Data section:
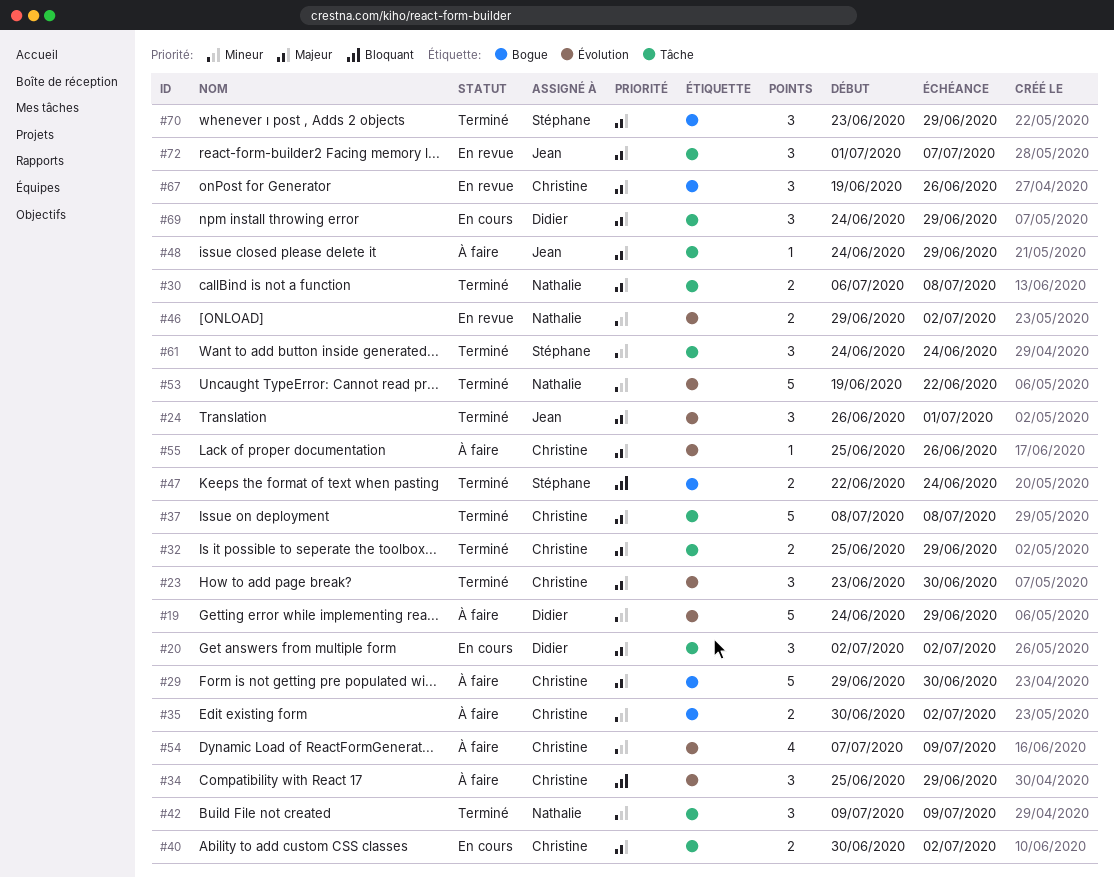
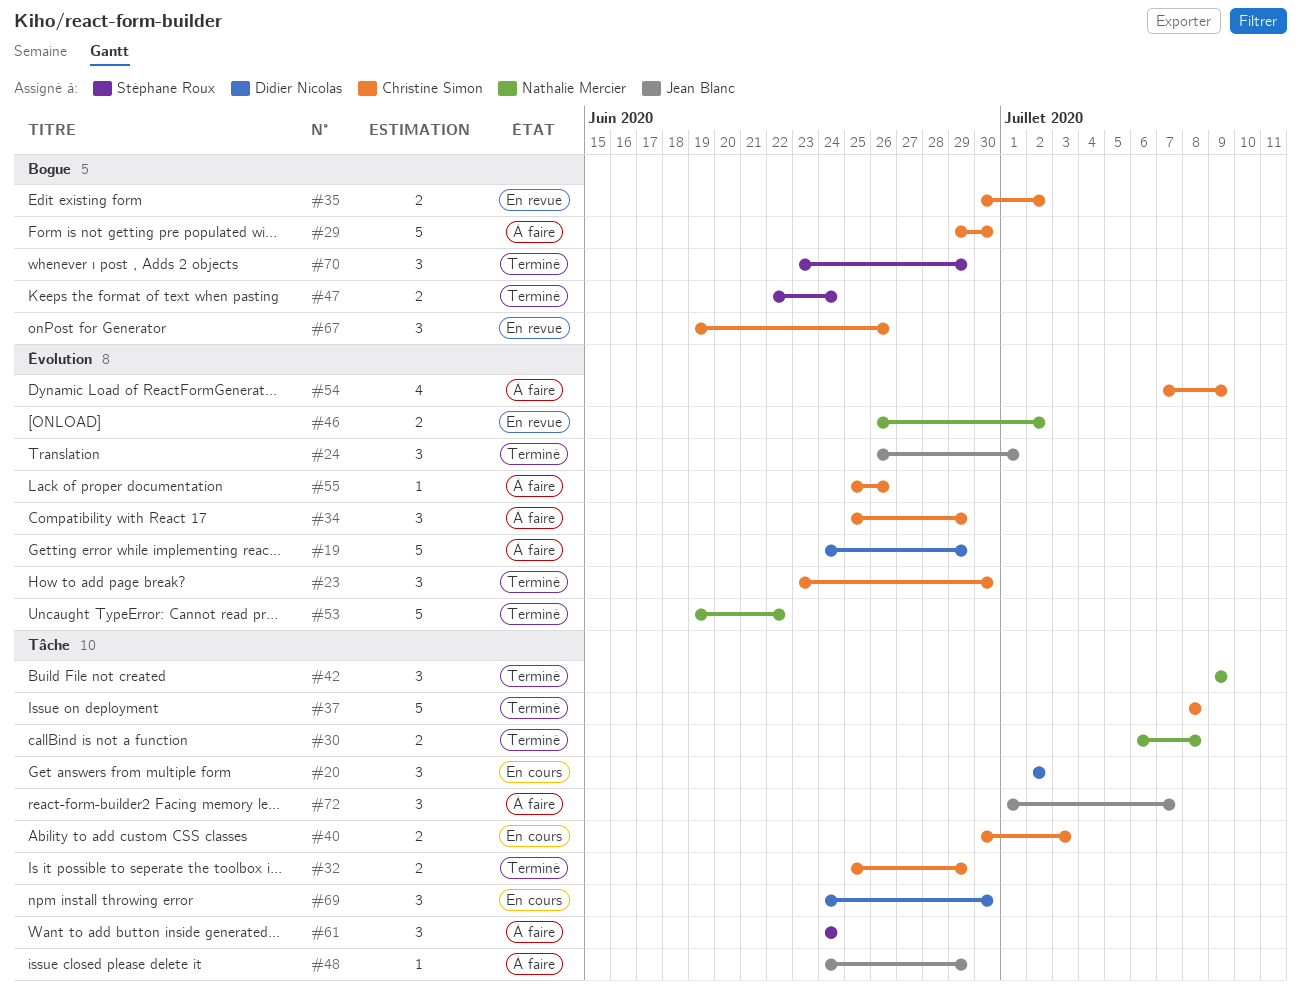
#35, status: À faire -> En revue
#40, due: Jul 2 -> Jul 3
#46, start: Jun 29 -> Jun 26
#61, status: Terminé -> À faire
#69, due: Jun 29 -> Jun 30
#72, status: En revue -> À faire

Task brief: In the records above, find each line with the word "revue" and copy it.

Solution below:
#35, status: À faire -> En revue
#72, status: En revue -> À faire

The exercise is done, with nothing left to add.